Duodenal duplication cyst: a rare cause of recurrent pancreatitis.

We report the case of a 54-year-old man with a medical history of recurrent pancreatitis who was referred to our department for a novel episode of epigastric pain. A blood test confirmed the diagnosis of acute pancreatitis, and a biliary origin was suspected because of abnormal liver test results and dilatation of the biliary ducts as shown by US. A CT scan confirmed the bile duct dilatation and showed a voluminous cystic lesion of 40 × 30 mm developed from the duodenal wall (Fig. 1). Upper GI endoscopy identified a submucosal pedunculated lesion likely originating from the papilla area and completely obstructing its lumen. The cystic characteristics of the lesion were confirmed by EUS, but neither the typical double-wall sign nor the communication sign between the cyst and the main bile duct were observed. These findings were compatible with 2 hypotheses: a duodenal duplication cyst (DDC) or a type III choledochocele. Abdominal MRI with 3-dimensional construction was not able to discriminate between the 2 diagnoses. Because the patient was symptomatic and these lesions are associated with malignant potential, an endoscopic resection was proposed (Video 1, available online at www.VideoGIE.org).1, 2

Figure 1

Multimodal morphologic evaluation. A, Contrast-enhanced CT coronal image showing dilatation of main duct and cystic lesion obstructing the duodenum (white arrows show main duct and cystic lesion). B, MRCP coronal image showing cystic lesion obstructing the lumen (white arrows show main duct and cystic lesion). C, EUS view of lesion measuring 38 (D1) × 32 (D2) mm. The cyst contains a heterogeneous material compatible with sludge. D, MRCP 3-dimensional construction showing a regular cholangiopancreatogram without direct connection to the cyst.
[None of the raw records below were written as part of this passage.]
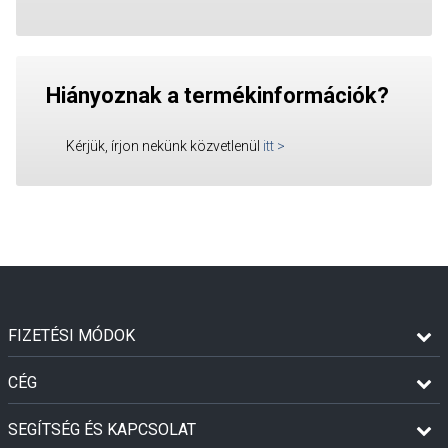
Hiányoznak a termékinformációk?
Kérjük, írjon nekünk közvetlenül
itt
>
FIZETÉSI MÓDOK
CÉG
SEGÍTSÉG ÉS KAPCSOLAT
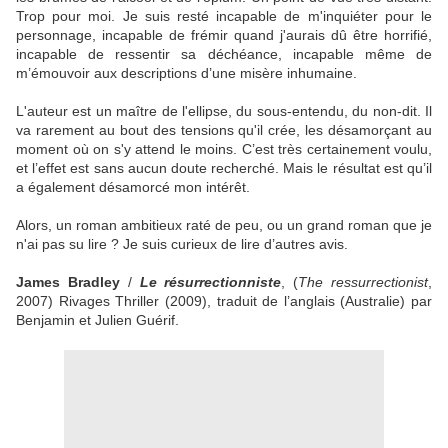
Trop pour moi. Je suis resté incapable de m'inquiéter pour le
personnage, incapable de frémir quand j'aurais dû être horrifié,
incapable de ressentir sa déchéance, incapable même de
m’émouvoir aux descriptions d’une misère inhumaine.
L'auteur est un maître de l'ellipse, du sous-entendu, du non-dit. Il
va rarement au bout des tensions qu'il crée, les désamorçant au
moment où on s'y attend le moins. C’est très certainement voulu,
et l’effet est sans aucun doute recherché. Mais le résultat est qu’il
a également désamorcé mon intérêt.
Alors, un roman ambitieux raté de peu, ou un grand roman que je
n'ai pas su lire ? Je suis curieux de lire d’autres avis.
James Bradley
/
Le résurrectionniste
, (
The ressurrectionist
,
2007) Rivages Thriller (2009), traduit de l’anglais (Australie) par
Benjamin et Julien Guérif.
A progressive debulking piecemeal resection was initially proposed. After several resections, the cyst was clearly identified as arising from the papilla. Consequently, a papillectomy with biliopancreatic stent placement also was performed. No adverse events occurred. Endoscopic evaluation 1 month after the procedure showed a completely re-epithelialized papilla. Histologic analysis confirmed the diagnosis of benign DDC with typical features such as intestinal mucosal layer on both sides of the lesion, separated by a submucosal layer containing 2 muscularis mucosae (Fig. 2).

Figure 2

Endoscopic and histologic results after resection. A, Macroscopic view of first resection showing digestive mucosa covering both sides of the lesion. B, Endoscopic view at 1 month identifying complete re-epithelialization of the resected area. Both pancreatic and biliary orifices are easily identified. C, D, Histologic analysis of duodenal duplication cyst after hematoxylin-eosin-saffron staining, at different levels of magnification, showing typical duodenal mucosa lining both lumina, separated by a submucosal layer and containing smooth muscle.
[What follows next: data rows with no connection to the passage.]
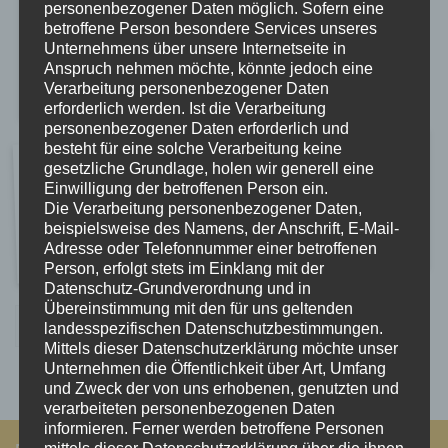
personenbezogener Daten möglich. Sofern eine
betroffene Person besondere Services unseres
Unternehmens über unsere Internetseite in
Anspruch nehmen möchte, könnte jedoch eine
Verarbeitung personenbezogener Daten
erforderlich werden. Ist die Verarbeitung
personenbezogener Daten erforderlich und
besteht für eine solche Verarbeitung keine
gesetzliche Grundlage, holen wir generell eine
Einwilligung der betroffenen Person ein.
Die Verarbeitung personenbezogener Daten,
beispielsweise des Namens, der Anschrift, E-Mail-
Adresse oder Telefonnummer einer betroffenen
Person, erfolgt stets im Einklang mit der
Datenschutz-Grundverordnung und in
Übereinstimmung mit den für uns geltenden
1
2
3
4
landesspezifischen Datenschutzbestimmungen.
Mittels dieser Datenschutzerklärung möchte unser
Unternehmen die Öffentlichkeit über Art, Umfang
und Zweck der von uns erhobenen, genutzten und
verarbeiteten personenbezogenen Daten
informieren. Ferner werden betroffene Personen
Duodenal duplication cysts are a rare congenital abnormality that can cause digestive symptoms. It has an estimated prevalence of less than 1 per 100,000 persons. Usually diagnosed during childhood, it can remain asymptomatic until adulthood. The clinical manifestations of a DDC are numerous, including abdominal pain, nausea and vomiting, pancreatitis, cholestasis or hepatitis, and GI bleeding. In adults, the most frequent presentation is acute pancreatitis.
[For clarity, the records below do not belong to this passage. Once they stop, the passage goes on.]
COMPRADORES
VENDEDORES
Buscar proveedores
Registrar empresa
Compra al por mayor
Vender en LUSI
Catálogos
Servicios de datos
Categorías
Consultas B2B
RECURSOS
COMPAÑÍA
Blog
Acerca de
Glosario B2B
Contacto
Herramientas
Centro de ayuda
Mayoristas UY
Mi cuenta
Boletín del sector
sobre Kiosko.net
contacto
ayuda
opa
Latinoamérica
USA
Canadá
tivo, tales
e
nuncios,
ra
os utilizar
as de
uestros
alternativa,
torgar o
The diagnosis of duodenal duplication cysts can be challenging. The main differential diagnosis of a DDC is the type III choledochal cyst (choledochocele), according to the classification by Todani et al. The DDCs represent 5% of all GI duplications and have a cystic structure bulging into the duodenal lumen and developed distally from the ampulla of Vater. A cyst–pancreaticobiliary duct connection is identified in almost 29% of cases. Therefore, the cyst can be filled with duodenal secretions, biliary secretions, or both. By contrast, choledochoceles have a cystic structure originating from the main bile duct and protruding proximally from the papilla. The principal distinguishing feature between these 2 entities is their histologic characteristic: DDCs are covered both inside and out with duodenal mucosa containing a distinct layer of smooth muscle.

Both duodenal duplication cysts and choledochoceles are associated with an evolution to malignancy,1, 2 justifying their resection. Endoscopic resection is minimally invasive and has been proposed as an alternative in selected patients. Antaki et al reported a series of 7 successful endoscopic resections for benign symptomatic DDCs. The basic principle in all cases was a marsupialization of the cyst to allow free drainage into the duodenal lumen. There were no major events and no local recurrence after 7 months of follow-up. Several case reports have also demonstrated the success of this innovative approach, indicating that endoscopic resection is a safe and effective technique in selected cases.8, 9

Disclosure

All authors disclosed no financial relationships relevant to this publication.